* _TASK REQUIREMENTS_:
Every line of the material below that holds the string "cities" should be copied.

* _MATERIAL SUPPLIED_:
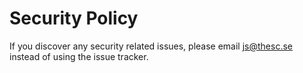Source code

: # Security Policy

If you discover any security related issues, please email js@thesc.se instead of using the issue tracker.
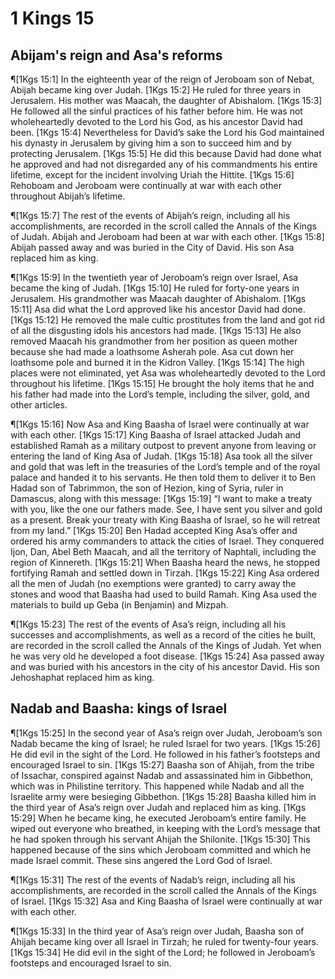 # 1 Kings 15

## Abijam's reign and Asa's reforms
¶[1Kgs 15:1] In the eighteenth year of the reign of Jeroboam son of Nebat, Abijah became king over Judah.
[1Kgs 15:2] He ruled for three years in Jerusalem. His mother was Maacah, the daughter of Abishalom.
[1Kgs 15:3] He followed all the sinful practices of his father before him. He was not wholeheartedly devoted to the Lord his God, as his ancestor David had been.
[1Kgs 15:4] Nevertheless for David’s sake the Lord his God maintained his dynasty in Jerusalem by giving him a son to succeed him and by protecting Jerusalem.
[1Kgs 15:5] He did this because David had done what he approved and had not disregarded any of his commandments his entire lifetime, except for the incident involving Uriah the Hittite.
[1Kgs 15:6] Rehoboam and Jeroboam were continually at war with each other throughout Abijah’s lifetime.

¶[1Kgs 15:7] The rest of the events of Abijah’s reign, including all his accomplishments, are recorded in the scroll called the Annals of the Kings of Judah. Abijah and Jeroboam had been at war with each other.
[1Kgs 15:8] Abijah passed away and was buried in the City of David. His son Asa replaced him as king.

¶[1Kgs 15:9] In the twentieth year of Jeroboam’s reign over Israel, Asa became the king of Judah.
[1Kgs 15:10] He ruled for forty-one years in Jerusalem. His grandmother was Maacah daughter of Abishalom.
[1Kgs 15:11] Asa did what the Lord approved like his ancestor David had done.
[1Kgs 15:12] He removed the male cultic prostitutes from the land and got rid of all the disgusting idols his ancestors had made.
[1Kgs 15:13] He also removed Maacah his grandmother from her position as queen mother because she had made a loathsome Asherah pole. Asa cut down her loathsome pole and burned it in the Kidron Valley.
[1Kgs 15:14] The high places were not eliminated, yet Asa was wholeheartedly devoted to the Lord throughout his lifetime.
[1Kgs 15:15] He brought the holy items that he and his father had made into the Lord’s temple, including the silver, gold, and other articles.

¶[1Kgs 15:16] Now Asa and King Baasha of Israel were continually at war with each other.
[1Kgs 15:17] King Baasha of Israel attacked Judah and established Ramah as a military outpost to prevent anyone from leaving or entering the land of King Asa of Judah.
[1Kgs 15:18] Asa took all the silver and gold that was left in the treasuries of the Lord’s temple and of the royal palace and handed it to his servants. He then told them to deliver it to Ben Hadad son of Tabrimmon, the son of Hezion, king of Syria, ruler in Damascus, along with this message:
[1Kgs 15:19] “I want to make a treaty with you, like the one our fathers made. See, I have sent you silver and gold as a present. Break your treaty with King Baasha of Israel, so he will retreat from my land.”
[1Kgs 15:20] Ben Hadad accepted King Asa’s offer and ordered his army commanders to attack the cities of Israel. They conquered Ijon, Dan, Abel Beth Maacah, and all the territory of Naphtali, including the region of Kinnereth.
[1Kgs 15:21] When Baasha heard the news, he stopped fortifying Ramah and settled down in Tirzah.
[1Kgs 15:22] King Asa ordered all the men of Judah (no exemptions were granted) to carry away the stones and wood that Baasha had used to build Ramah. King Asa used the materials to build up Geba (in Benjamin) and Mizpah.

¶[1Kgs 15:23] The rest of the events of Asa’s reign, including all his successes and accomplishments, as well as a record of the cities he built, are recorded in the scroll called the Annals of the Kings of Judah. Yet when he was very old he developed a foot disease.
[1Kgs 15:24] Asa passed away and was buried with his ancestors in the city of his ancestor David. His son Jehoshaphat replaced him as king.

## Nadab and Baasha: kings of Israel
¶[1Kgs 15:25] In the second year of Asa’s reign over Judah, Jeroboam’s son Nadab became the king of Israel; he ruled Israel for two years.
[1Kgs 15:26] He did evil in the sight of the Lord. He followed in his father’s footsteps and encouraged Israel to sin.
[1Kgs 15:27] Baasha son of Ahijah, from the tribe of Issachar, conspired against Nadab and assassinated him in Gibbethon, which was in Philistine territory. This happened while Nadab and all the Israelite army were besieging Gibbethon.
[1Kgs 15:28] Baasha killed him in the third year of Asa’s reign over Judah and replaced him as king.
[1Kgs 15:29] When he became king, he executed Jeroboam’s entire family. He wiped out everyone who breathed, in keeping with the Lord’s message that he had spoken through his servant Ahijah the Shilonite.
[1Kgs 15:30] This happened because of the sins which Jeroboam committed and which he made Israel commit. These sins angered the Lord God of Israel.

¶[1Kgs 15:31] The rest of the events of Nadab’s reign, including all his accomplishments, are recorded in the scroll called the Annals of the Kings of Israel.
[1Kgs 15:32] Asa and King Baasha of Israel were continually at war with each other.

¶[1Kgs 15:33] In the third year of Asa’s reign over Judah, Baasha son of Ahijah became king over all Israel in Tirzah; he ruled for twenty-four years.
[1Kgs 15:34] He did evil in the sight of the Lord; he followed in Jeroboam’s footsteps and encouraged Israel to sin.
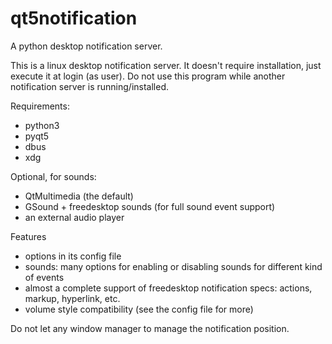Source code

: # qt5notification
A python desktop notification server.

This is a linux desktop notification server. It doesn't require installation, just execute it at login (as user). Do not use this program while another notification server is running/installed.

Requirements:
- python3
- pyqt5
- dbus
- xdg

Optional, for sounds:
- QtMultimedia (the default)
- GSound + freedesktop sounds (for full sound event support)
- an external audio player


Features

- options in its config file
- sounds: many options for enabling or disabling sounds for different kind of events
- almost a complete support of freedesktop notification specs: actions, markup, hyperlink, etc.
- volume style compatibility (see the config file for more)

Do not let any window manager to manage the notification position.
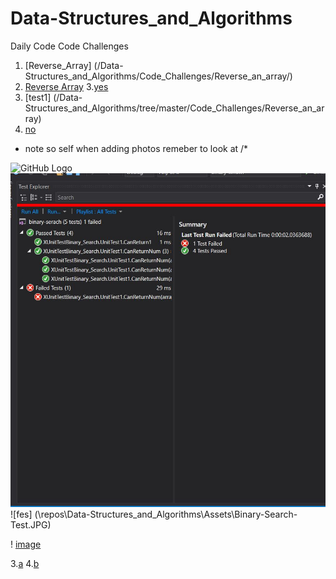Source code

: # Data-Structures_and_Algorithms
Daily Code Code Challenges 
1. [Reverse_Array] (/Data-Structures_and_Algorithms/Code_Challenges/Reverse_an_array/)
2. [Reverse Array](../Data-Structures_and_Algorithms/Code_Challenges/Reverse_an_array)
3.[yes](Data-Structures_and_Algorithms/Code_Challenges/Reverse_an_array/)
4. [test1] (/Data-Structures_and_Algorithms/tree/master/Code_Challenges/Reverse_an_array)
5. [no](Data-Structures_and_Algorithms/Code_Challenges/Reverse_an_array/)

* note so self when adding photos remeber to look at /*

![GitHub Logo](\Data-Structures_and_Algorithms\Assets\Binary-Search-Test.JPG)
![file](/Assets/Binary-Search-Test.JPG)
![fes] (\repos\Data-Structures_and_Algorithms\Assets\Binary-Search-Test.JPG)

! [image](/Assets/Binary-Search-Test.JPG)

3.[a](/Code_Challenges/Reverse_an_array)
4.[b](/Code_Challenges/ShiftArray)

* _SOLUTION_:
[1Kgs 15:20] Ben Hadad accepted King Asa’s offer and ordered his army commanders to attack the cities of Israel. They conquered Ijon, Dan, Abel Beth Maacah, and all the territory of Naphtali, including the region of Kinnereth.
¶[1Kgs 15:23] The rest of the events of Asa’s reign, including all his successes and accomplishments, as well as a record of the cities he built, are recorded in the scroll called the Annals of the Kings of Judah. Yet when he was very old he developed a foot disease.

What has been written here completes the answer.